DATA TO EXAMINE Start Marker

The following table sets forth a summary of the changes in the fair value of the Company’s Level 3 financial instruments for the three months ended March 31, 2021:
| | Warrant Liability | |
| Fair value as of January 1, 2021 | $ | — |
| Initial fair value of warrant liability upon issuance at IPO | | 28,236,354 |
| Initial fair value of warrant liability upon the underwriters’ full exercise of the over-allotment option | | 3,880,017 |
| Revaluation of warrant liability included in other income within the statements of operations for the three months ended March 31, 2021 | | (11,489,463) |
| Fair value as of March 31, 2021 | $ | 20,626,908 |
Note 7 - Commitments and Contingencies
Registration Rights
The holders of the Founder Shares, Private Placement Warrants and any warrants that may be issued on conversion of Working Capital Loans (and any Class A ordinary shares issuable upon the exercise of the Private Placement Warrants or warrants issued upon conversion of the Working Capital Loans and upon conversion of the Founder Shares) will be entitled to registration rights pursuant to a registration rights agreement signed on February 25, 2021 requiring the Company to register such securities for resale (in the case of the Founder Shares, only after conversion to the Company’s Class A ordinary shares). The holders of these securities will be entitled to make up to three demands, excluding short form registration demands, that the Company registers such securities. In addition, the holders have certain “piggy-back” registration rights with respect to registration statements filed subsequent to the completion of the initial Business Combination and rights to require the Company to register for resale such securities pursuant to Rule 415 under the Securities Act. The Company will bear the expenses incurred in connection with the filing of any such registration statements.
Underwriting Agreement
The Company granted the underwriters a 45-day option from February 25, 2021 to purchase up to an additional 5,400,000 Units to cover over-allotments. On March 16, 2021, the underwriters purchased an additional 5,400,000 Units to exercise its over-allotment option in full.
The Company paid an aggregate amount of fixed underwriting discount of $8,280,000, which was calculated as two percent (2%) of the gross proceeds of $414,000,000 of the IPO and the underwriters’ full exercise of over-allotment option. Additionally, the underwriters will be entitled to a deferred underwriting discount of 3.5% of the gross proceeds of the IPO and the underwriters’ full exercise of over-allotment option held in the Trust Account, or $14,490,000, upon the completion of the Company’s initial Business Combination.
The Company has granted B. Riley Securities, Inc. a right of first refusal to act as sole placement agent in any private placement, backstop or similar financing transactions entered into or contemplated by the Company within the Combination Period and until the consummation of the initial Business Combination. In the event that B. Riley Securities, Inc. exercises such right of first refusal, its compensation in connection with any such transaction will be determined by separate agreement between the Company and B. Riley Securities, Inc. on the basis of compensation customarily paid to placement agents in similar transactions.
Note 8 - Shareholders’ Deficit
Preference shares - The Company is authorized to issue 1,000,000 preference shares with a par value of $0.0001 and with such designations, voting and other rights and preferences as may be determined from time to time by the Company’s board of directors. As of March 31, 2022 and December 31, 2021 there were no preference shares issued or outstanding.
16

DATA TO EXAMINE End Marker

■ **WORK REQUEST**
Take the first line of the material above as the start and the line that contains "The Company granted" as the end. Output only that span, every line exactly as it stands.

■ **SOLUTION TO THE EXERCISE**
The following table sets forth a summary of the changes in the fair value of the Company’s Level 3 financial instruments for the three months ended March 31, 2021:
| | Warrant Liability | |
| Fair value as of January 1, 2021 | $ | — |
| Initial fair value of warrant liability upon issuance at IPO | | 28,236,354 |
| Initial fair value of warrant liability upon the underwriters’ full exercise of the over-allotment option | | 3,880,017 |
| Revaluation of warrant liability included in other income within the statements of operations for the three months ended March 31, 2021 | | (11,489,463) |
| Fair value as of March 31, 2021 | $ | 20,626,908 |
Note 7 - Commitments and Contingencies
Registration Rights
The holders of the Founder Shares, Private Placement Warrants and any warrants that may be issued on conversion of Working Capital Loans (and any Class A ordinary shares issuable upon the exercise of the Private Placement Warrants or warrants issued upon conversion of the Working Capital Loans and upon conversion of the Founder Shares) will be entitled to registration rights pursuant to a registration rights agreement signed on February 25, 2021 requiring the Company to register such securities for resale (in the case of the Founder Shares, only after conversion to the Company’s Class A ordinary shares). The holders of these securities will be entitled to make up to three demands, excluding short form registration demands, that the Company registers such securities. In addition, the holders have certain “piggy-back” registration rights with respect to registration statements filed subsequent to the completion of the initial Business Combination and rights to require the Company to register for resale such securities pursuant to Rule 415 under the Securities Act. The Company will bear the expenses incurred in connection with the filing of any such registration statements.
Underwriting Agreement
The Company granted the underwriters a 45-day option from February 25, 2021 to purchase up to an additional 5,400,000 Units to cover over-allotments. On March 16, 2021, the underwriters purchased an additional 5,400,000 Units to exercise its over-allotment option in full.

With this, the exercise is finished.